Sunday, December 22, 2013

Student Motivation in MOOCs

I've just completed Programming Languages on Udacity with Wesley Weimar.  The goal of the class was to build a bare-bones HTML and JavaScript web-browser, thereby introducing lexing, parsing, and interpreting computer languages.  The final project involved building a non-deterministic finite-state machine that accepts the same language as a subset of regular expressions (using Python Lex-Yacc).

This is the first full-length course I've finished on Udacity.  When compared to something similar on Coursera--in both difficult and quality--I estimate that the course took 50 - 75% longer to complete. The reason is quite simple: there are no deadlines on Udacity, so I procrastinated more.

I speculated previously about retention rates, and it turns out that this is a big deal for Udacity.  This article in Fast Company mentions statistics from a recent study: the completion rate of MOOC-type classes is only 7%.  As a result, the article describes, Udacity is shifting its focus to courses that are more professionally oriented, many in partnership with tech companies.  Presumably, the idea is that the clear goal of potential employment will increase motivation and create value more directly.

At this early stage in online education, it's hard to say whether such changes are for better or for worse--or even to say just what exactly "better" or "worse" means.  On the topic of completion, though, I do think there's a fundamental human trait at play: we're generally curious and eager to learn, but we're not very good at completing tasks without external motivation.  Indeed, the low MOOC completion rate is hardly surprising, given that it's hard enough to get full-time college students paying $50,000 a year to attend lectures regularly.

For traditional colleges, of course, discipline and motivation constitute an important part of the education.  As this article about historical attempts to create radio-based education puts it:
While MOOCs expose students to information, that is not the most fundamental dimension of learning.

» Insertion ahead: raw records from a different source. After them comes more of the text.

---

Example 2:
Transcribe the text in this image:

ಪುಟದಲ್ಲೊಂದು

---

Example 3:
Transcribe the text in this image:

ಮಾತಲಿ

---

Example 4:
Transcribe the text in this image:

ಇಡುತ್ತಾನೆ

Perhaps most central to an education are the habits of mental discipline and the motivation it instills. Traditional colleges offer engaged professors who care if students attend class, answer their questions, and help them stay focused. Colleges offer spaces for a type of sociability that broadcast radio and MOOCs have yet to replicate.
I'm not sure that there is a "most fundamental dimension of learning" per se, but it will be interesting to see how MOOCs handle the question of student motivation going forward.

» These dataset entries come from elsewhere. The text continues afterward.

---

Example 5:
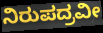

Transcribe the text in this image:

ನಿರುಪದ್ರವೀ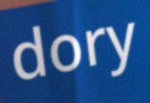
doryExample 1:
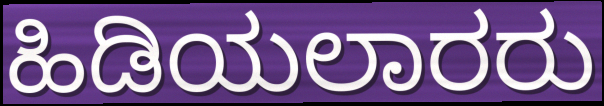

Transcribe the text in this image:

ಹಿಡಿಯಲಾರರು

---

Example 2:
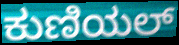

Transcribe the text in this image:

ಕುಣಿಯಲ್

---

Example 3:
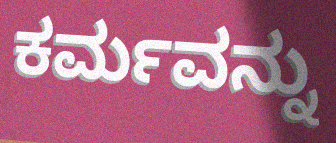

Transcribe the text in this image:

ಕರ್ಮವನ್ನು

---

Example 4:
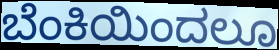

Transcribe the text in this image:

ಬೆಂಕಿಯಿಂದಲೂ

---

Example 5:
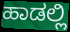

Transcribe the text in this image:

ಹಾಡಲ್ಲಿ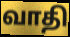
வாதி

Wednesday, December 4, 2013

Classifying Handwritten Digits

Six weeks into Andrew Ng's Machine Learning class on Coursera, I found a Kaggle competition to classify handwritten digits that's almost identical in nature to one of the programming assignments. This seemed like a good chance for further practice in implementing neural networks.

Quick Start: accuracy ~ 93.5%

I loaded the Kaggle training data and modified code I already had for a 3-layer neural network:

  • 1 hidden layer of 100 nodes, regularization parameter lambda = 0.3
    • Accuracy of ~ 92% after 100 iterations 
In an attempt to improve the regularization parameter lambda, I plotted a number of sample values against their corresponding error rates (% misclassifications). With the caveat that I only ran 10 iterations for each value, lambda = 1 appeared to minimize the cross validation error.  Retraining the network accordingly increased accuracy to ~ 93.5%.  Further training seemed only to increase the variance.

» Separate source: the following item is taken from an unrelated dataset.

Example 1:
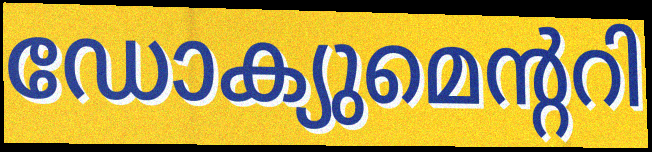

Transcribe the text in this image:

Larger Networks: accuracy ~ 96%

  • 2 hidden layers of 200 nodes each, lambda = 0.01
    • Accuracy of ~ 94.5% after 130 iterations 
  • 1 hidden layer of 500 nodes, lambda = 0.01
    • Accuracy of ~ 96.5% after 75 iterations
Of the handful of networks that I tried, it seemed like a single hidden layer of 500 nodes learned the training examples the most efficiently.  The 75 iterations completed in about an hour and a half.  

As with the initial network, the regularization parameter lambda was chosen by minimizing the error against cross validation data.  After 75 iterations, the network had almost perfect accuracy on the training data (>99.5%), but the accuracy on cross validation and segregated test data hovered around 96%.

At this point, the network appeared sufficiently large to learn the training data -- it just wasn't generalizing well enough for new data.  I tried to lower the variance by running more iterations and including the previously segregated test data as training data, with little success.  A few last thoughts:

  • I'm not sure how to reason about the optimal size and structure of a neural network, given a dataset.  There must be a good way to approach this by taking a subset of data (for reasonable processing time) and running through a number of informed guesses.
  • I calibrated lambda using random initial parameters.  Does it help to reevaluate the regularization along the way, as the network is trained more and becomes more prone to overfitting?

Submission: accuracy ~ 96%

The standing of 170th place is, of course, nothing to write home about -- but it's gratifying after just six weeks of coursework.